The Cardiomobile developed by the Institute of Health and Biomedical Innovation at Queensland University, Australia, contains
a Mini ECG and a GPS system linked to a mobile phone via Bluetooth. That way heart patients can do rehabilitation exercises
any place and any time they want to.

A student from QUS with the Cardiomobile Monitoring System in action.
A student from QUS with the Cardiomobile Monitoring System in action.

Scientists from Queensland University of Technology (QUT) in Brisbane, Australia, have teamed a mobile phone with a miniature heart monitor and a GPS device, as part of research aimed at tackling the low participation rates of heart patients in cardiac rehabilitation.

Charles Worringham, MD, of QUT’s Institute of Health and Biomedical Innovation said the Cardiomobile monitoring system, developed by Alive Technologies in Queensland, Australia, was being further developed and trialed together with QUT under an ARC Linkage Grant.
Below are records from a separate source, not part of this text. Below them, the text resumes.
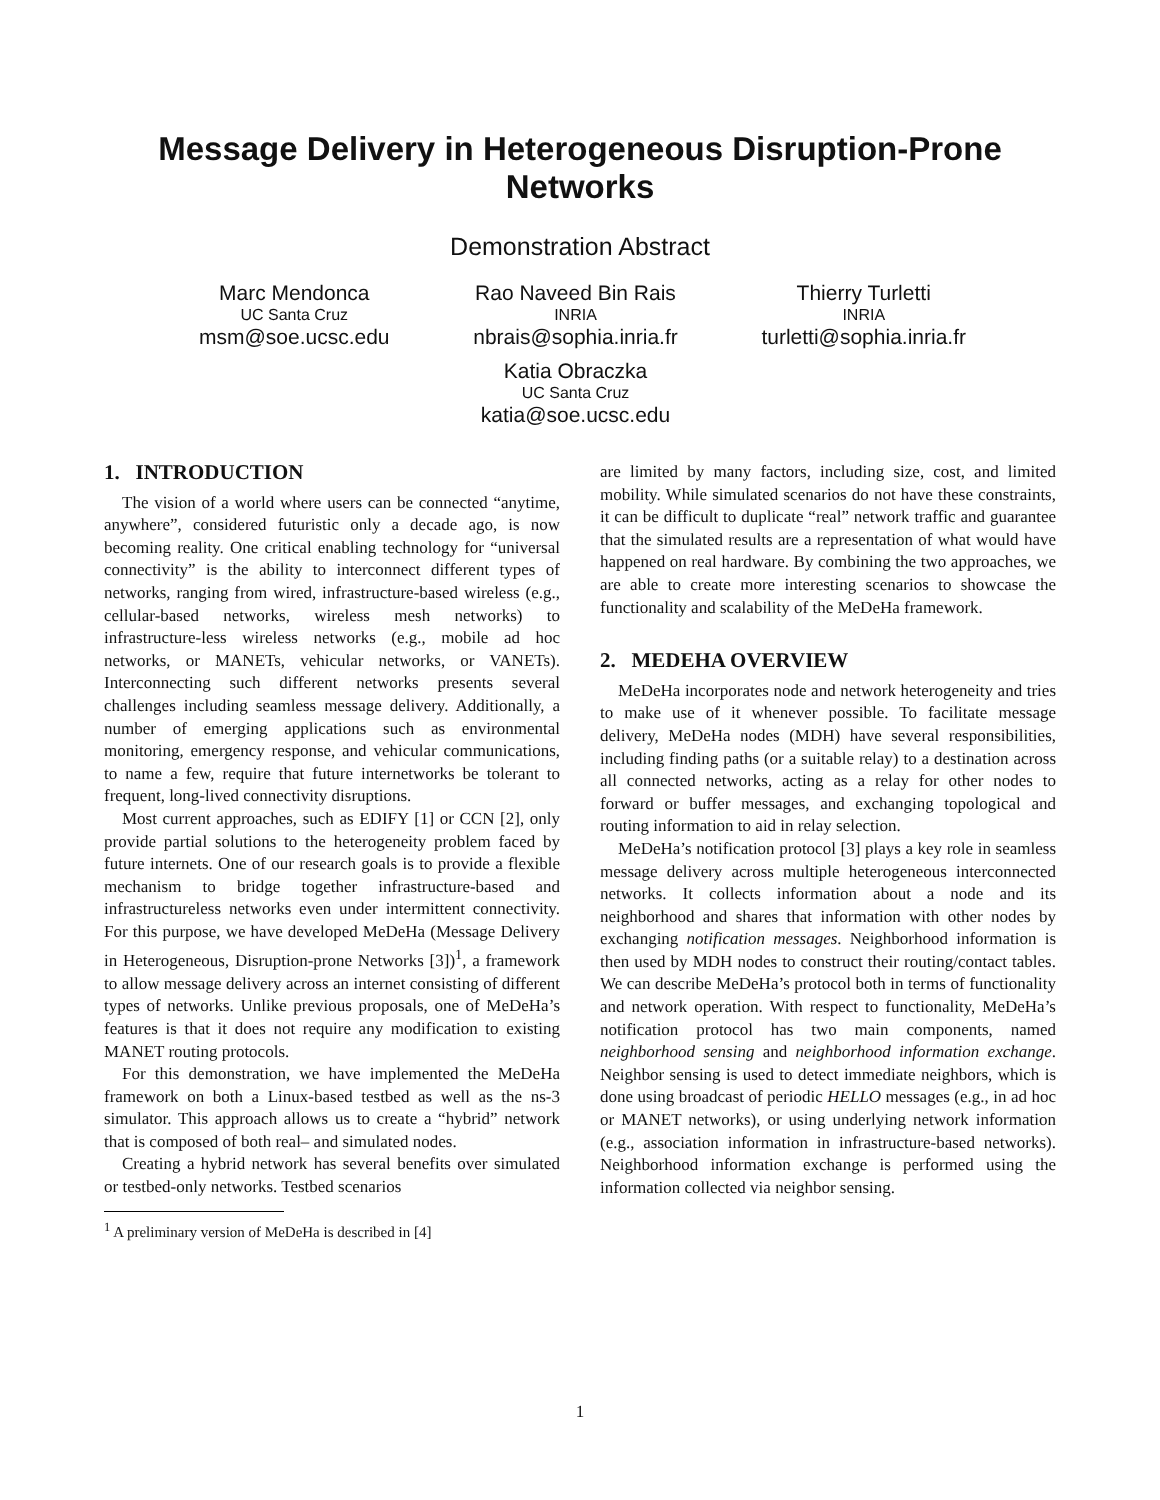Message Delivery in Heterogeneous Disruption-Prone Networks
Demonstration Abstract
Marc Mendonca
UC Santa Cruz
msm@soe.ucsc.edu
Rao Naveed Bin Rais
INRIA
nbrais@sophia.inria.fr
Katia Obraczka
UC Santa Cruz
katia@soe.ucsc.edu
Thierry Turletti
INRIA
turletti@sophia.inria.fr
1. INTRODUCTION
The vision of a world where users can be connected “anytime, anywhere”, considered futuristic only a decade ago, is now becoming reality. One critical enabling technology for “universal connectivity” is the ability to interconnect different types of networks, ranging from wired, infrastructure-based wireless (e.g., cellular-based networks, wireless mesh networks) to infrastructure-less wireless networks (e.g., mobile ad hoc networks, or MANETs, vehicular networks, or VANETs). Interconnecting such different networks presents several challenges including seamless message delivery. Additionally, a number of emerging applications such as environmental monitoring, emergency response, and vehicular communications, to name a few, require that future internetworks be tolerant to frequent, long-lived connectivity disruptions.
Most current approaches, such as EDIFY [1] or CCN [2], only provide partial solutions to the heterogeneity problem faced by future internets. One of our research goals is to provide a flexible mechanism to bridge together infrastructure-based and infrastructureless networks even under intermittent connectivity. For this purpose, we have developed MeDeHa (Message Delivery in Heterogeneous, Disruption-prone Networks [3])<sup>1</sup>, a framework to allow message delivery across an internet consisting of different types of networks. Unlike previous proposals, one of MeDeHa’s features is that it does not require any modification to existing MANET routing protocols.
For this demonstration, we have implemented the MeDeHa framework on both a Linux-based testbed as well as the ns-3 simulator. This approach allows us to create a “hybrid” network that is composed of both real– and simulated nodes.
Creating a hybrid network has several benefits over simulated or testbed-only networks. Testbed scenarios
<sup>1</sup> A preliminary version of MeDeHa is described in [4]
are limited by many factors, including size, cost, and limited mobility. While simulated scenarios do not have these constraints, it can be difficult to duplicate “real” network traffic and guarantee that the simulated results are a representation of what would have happened on real hardware. By combining the two approaches, we are able to create more interesting scenarios to showcase the functionality and scalability of the MeDeHa framework.
2. MEDEHA OVERVIEW
MeDeHa incorporates node and network heterogeneity and tries to make use of it whenever possible. To facilitate message delivery, MeDeHa nodes (MDH) have several responsibilities, including finding paths (or a suitable relay) to a destination across all connected networks, acting as a relay for other nodes to forward or buffer messages, and exchanging topological and routing information to aid in relay selection.
MeDeHa’s notification protocol [3] plays a key role in seamless message delivery across multiple heterogeneous interconnected networks. It collects information about a node and its neighborhood and shares that information with other nodes by exchanging notification messages. Neighborhood information is then used by MDH nodes to construct their routing/contact tables. We can describe MeDeHa’s protocol both in terms of functionality and network operation. With respect to functionality, MeDeHa’s notification protocol has two main components, named neighborhood sensing and neighborhood information exchange. Neighbor sensing is used to detect immediate neighbors, which is done using broadcast of periodic HELLO messages (e.g., in ad hoc or MANET networks), or using underlying network information (e.g., association information in infrastructure-based networks). Neighborhood information exchange is performed using the information collected via neighbor sensing.
1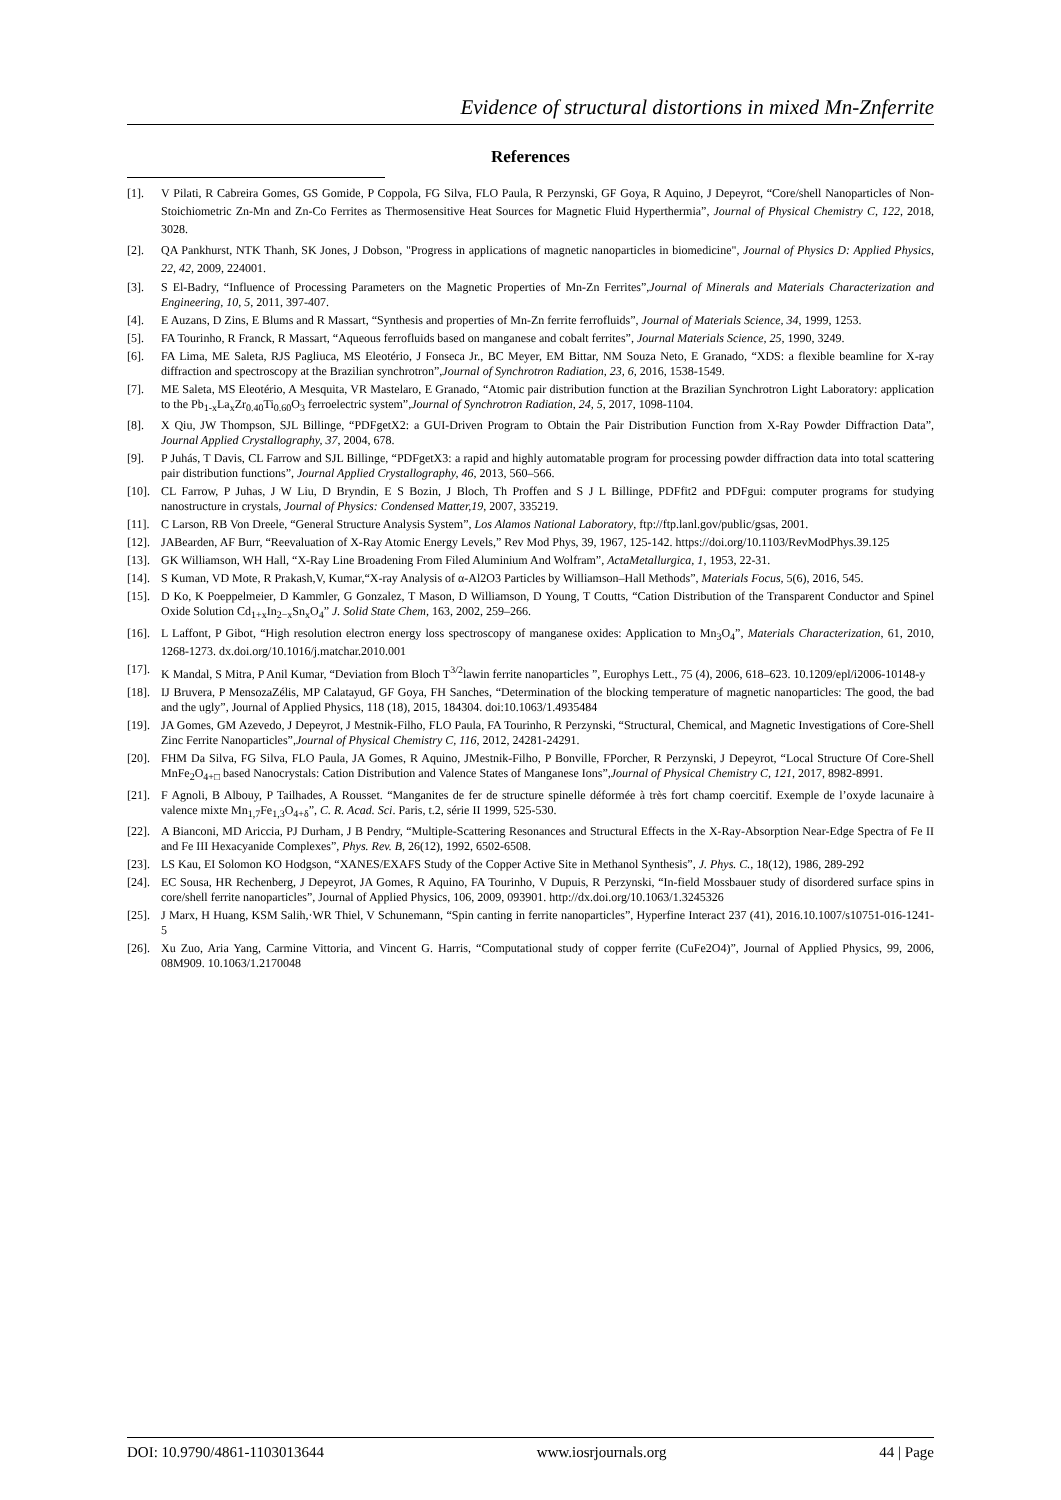Evidence of structural distortions in mixed Mn-Znferrite
References
[1]. V Pilati, R Cabreira Gomes, GS Gomide, P Coppola, FG Silva, FLO Paula, R Perzynski, GF Goya, R Aquino, J Depeyrot, “Core/shell Nanoparticles of Non-Stoichiometric Zn-Mn and Zn-Co Ferrites as Thermosensitive Heat Sources for Magnetic Fluid Hyperthermia”, Journal of Physical Chemistry C, 122, 2018, 3028.
[2]. QA Pankhurst, NTK Thanh, SK Jones, J Dobson, "Progress in applications of magnetic nanoparticles in biomedicine", Journal of Physics D: Applied Physics, 22, 42, 2009, 224001.
[3]. S El-Badry, “Influence of Processing Parameters on the Magnetic Properties of Mn-Zn Ferrites”,Journal of Minerals and Materials Characterization and Engineering, 10, 5, 2011, 397-407.
[4]. E Auzans, D Zins, E Blums and R Massart, “Synthesis and properties of Mn-Zn ferrite ferrofluids”, Journal of Materials Science, 34, 1999, 1253.
[5]. FA Tourinho, R Franck, R Massart, “Aqueous ferrofluids based on manganese and cobalt ferrites”, Journal Materials Science, 25, 1990, 3249.
[6]. FA Lima, ME Saleta, RJS Pagliuca, MS Eleotério, J Fonseca Jr., BC Meyer, EM Bittar, NM Souza Neto, E Granado, “XDS: a flexible beamline for X-ray diffraction and spectroscopy at the Brazilian synchrotron”,Journal of Synchrotron Radiation, 23, 6, 2016, 1538-1549.
[7]. ME Saleta, MS Eleotério, A Mesquita, VR Mastelaro, E Granado, “Atomic pair distribution function at the Brazilian Synchrotron Light Laboratory: application to the Pb<sub>1-x</sub>La<sub>x</sub>Zr<sub>0.40</sub>Ti<sub>0.60</sub>O<sub>3</sub> ferroelectric system”,Journal of Synchrotron Radiation, 24, 5, 2017, 1098-1104.
[8]. X Qiu, JW Thompson, SJL Billinge, “PDFgetX2: a GUI-Driven Program to Obtain the Pair Distribution Function from X-Ray Powder Diffraction Data”, Journal Applied Crystallography, 37, 2004, 678.
[9]. P Juhás, T Davis, CL Farrow and SJL Billinge, “PDFgetX3: a rapid and highly automatable program for processing powder diffraction data into total scattering pair distribution functions”, Journal Applied Crystallography, 46, 2013, 560–566.
[10]. CL Farrow, P Juhas, J W Liu, D Bryndin, E S Bozin, J Bloch, Th Proffen and S J L Billinge, PDFfit2 and PDFgui: computer programs for studying nanostructure in crystals, Journal of Physics: Condensed Matter,19, 2007, 335219.
[11]. C Larson, RB Von Dreele, “General Structure Analysis System”, Los Alamos National Laboratory, ftp://ftp.lanl.gov/public/gsas, 2001.
[12]. JABearden, AF Burr, “Reevaluation of X-Ray Atomic Energy Levels,” Rev Mod Phys, 39, 1967, 125-142. https://doi.org/10.1103/RevModPhys.39.125
[13]. GK Williamson, WH Hall, “X-Ray Line Broadening From Filed Aluminium And Wolfram”, ActaMetallurgica, 1, 1953, 22-31.
[14]. S Kuman, VD Mote, R Prakash,V, Kumar,“X-ray Analysis of α-Al2O3 Particles by Williamson–Hall Methods”, Materials Focus, 5(6), 2016, 545.
[15]. D Ko, K Poeppelmeier, D Kammler, G Gonzalez, T Mason, D Williamson, D Young, T Coutts, “Cation Distribution of the Transparent Conductor and Spinel Oxide Solution Cd<sub>1+x</sub>In<sub>2−x</sub>Sn<sub>x</sub>O<sub>4</sub>” J. Solid State Chem, 163, 2002, 259–266.
[16]. L Laffont, P Gibot, “High resolution electron energy loss spectroscopy of manganese oxides: Application to Mn<sub>3</sub>O<sub>4</sub>”, Materials Characterization, 61, 2010, 1268-1273. dx.doi.org/10.1016/j.matchar.2010.001
[17]. K Mandal, S Mitra, P Anil Kumar, “Deviation from Bloch T<sup>3/2</sup>lawin ferrite nanoparticles ”, Europhys Lett., 75 (4), 2006, 618–623. 10.1209/epl/i2006-10148-y
[18]. IJ Bruvera, P MensozaZélis, MP Calatayud, GF Goya, FH Sanches, “Determination of the blocking temperature of magnetic nanoparticles: The good, the bad and the ugly”, Journal of Applied Physics, 118 (18), 2015, 184304. doi:10.1063/1.4935484
[19]. JA Gomes, GM Azevedo, J Depeyrot, J Mestnik-Filho, FLO Paula, FA Tourinho, R Perzynski, “Structural, Chemical, and Magnetic Investigations of Core-Shell Zinc Ferrite Nanoparticles”,Journal of Physical Chemistry C, 116, 2012, 24281-24291.
[20]. FHM Da Silva, FG Silva, FLO Paula, JA Gomes, R Aquino, JMestnik-Filho, P Bonville, FPorcher, R Perzynski, J Depeyrot, “Local Structure Of Core-Shell MnFe<sub>2</sub>O<sub>4+□</sub> based Nanocrystals: Cation Distribution and Valence States of Manganese Ions”,Journal of Physical Chemistry C, 121, 2017, 8982-8991.
[21]. F Agnoli, B Albouy, P Tailhades, A Rousset. “Manganites de fer de structure spinelle déformée à très fort champ coercitif. Exemple de l’oxyde lacunaire à valence mixte Mn<sub>1,7</sub>Fe<sub>1,3</sub>O<sub>4+δ</sub>”, C. R. Acad. Sci. Paris, t.2, série II 1999, 525-530.
[22]. A Bianconi, MD Ariccia, PJ Durham, J B Pendry, “Multiple-Scattering Resonances and Structural Effects in the X-Ray-Absorption Near-Edge Spectra of Fe II and Fe III Hexacyanide Complexes”, Phys. Rev. B, 26(12), 1992, 6502-6508.
[23]. LS Kau, EI Solomon KO Hodgson, “XANES/EXAFS Study of the Copper Active Site in Methanol Synthesis”, J. Phys. C., 18(12), 1986, 289-292
[24]. EC Sousa, HR Rechenberg, J Depeyrot, JA Gomes, R Aquino, FA Tourinho, V Dupuis, R Perzynski, “In-field Mossbauer study of disordered surface spins in core/shell ferrite nanoparticles”, Journal of Applied Physics, 106, 2009, 093901. http://dx.doi.org/10.1063/1.3245326
[25]. J Marx, H Huang, KSM Salih,·WR Thiel, V Schunemann, “Spin canting in ferrite nanoparticles”, Hyperfine Interact 237 (41), 2016.10.1007/s10751-016-1241-5
[26]. Xu Zuo, Aria Yang, Carmine Vittoria, and Vincent G. Harris, “Computational study of copper ferrite (CuFe2O4)”, Journal of Applied Physics, 99, 2006, 08M909. 10.1063/1.2170048
DOI: 10.9790/4861-1103013644 www.iosrjournals.org 44 | Page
“The program allows people who have been in hospital for a heart attack or heart surgery to undergo a six-week walking exercise rehabilitation program wherever it's convenient, while having their heart signal, location and speed monitored in real time,” Worringham said.

“We are trying this approach because 80 percent of cardiac patients never complete recommended hospital outpatient rehabilitation programs, despite the fact that they cut recurrent heart attacks by 17 percent, substantially reduce deaths, prevent re-hospitalization, and improve both function and quality of life,” he added.

The Cardiomobile system works by the patient attaching to their chests a mini ECG monitor and wearing a cap with a lightweight GPS receiver, both connected to a mobile phone via Bluetooth, according to QUT.

“It's not because they don't want to take part, it's usually because they cannot get to the hospital's program easily, because there simply isn't one nearby, or because work or family commitments take priority,” Worringham said.

“Patients phone in at the start of their scheduled session and then their heart signal, location, speed and gradient are monitored in real-time over the web by a qualified exercise scientist, who guides the patient's program and checks their progress,” he said.

"If there is any problem with the heart signal we can immediately contact the patient, and consult with the cardiologist if needed,” he added.

"Although serious problems in cardiac rehab are very rare, if there is an emergency we can direct the paramedics to the exact location without delay. While this approach is different from a hospital-based program, we are talking about a group of patients who either wouldn't exercise at all or would have to go it alone - something many lack the confidence for after heart attacks and surgery,” Worringham said.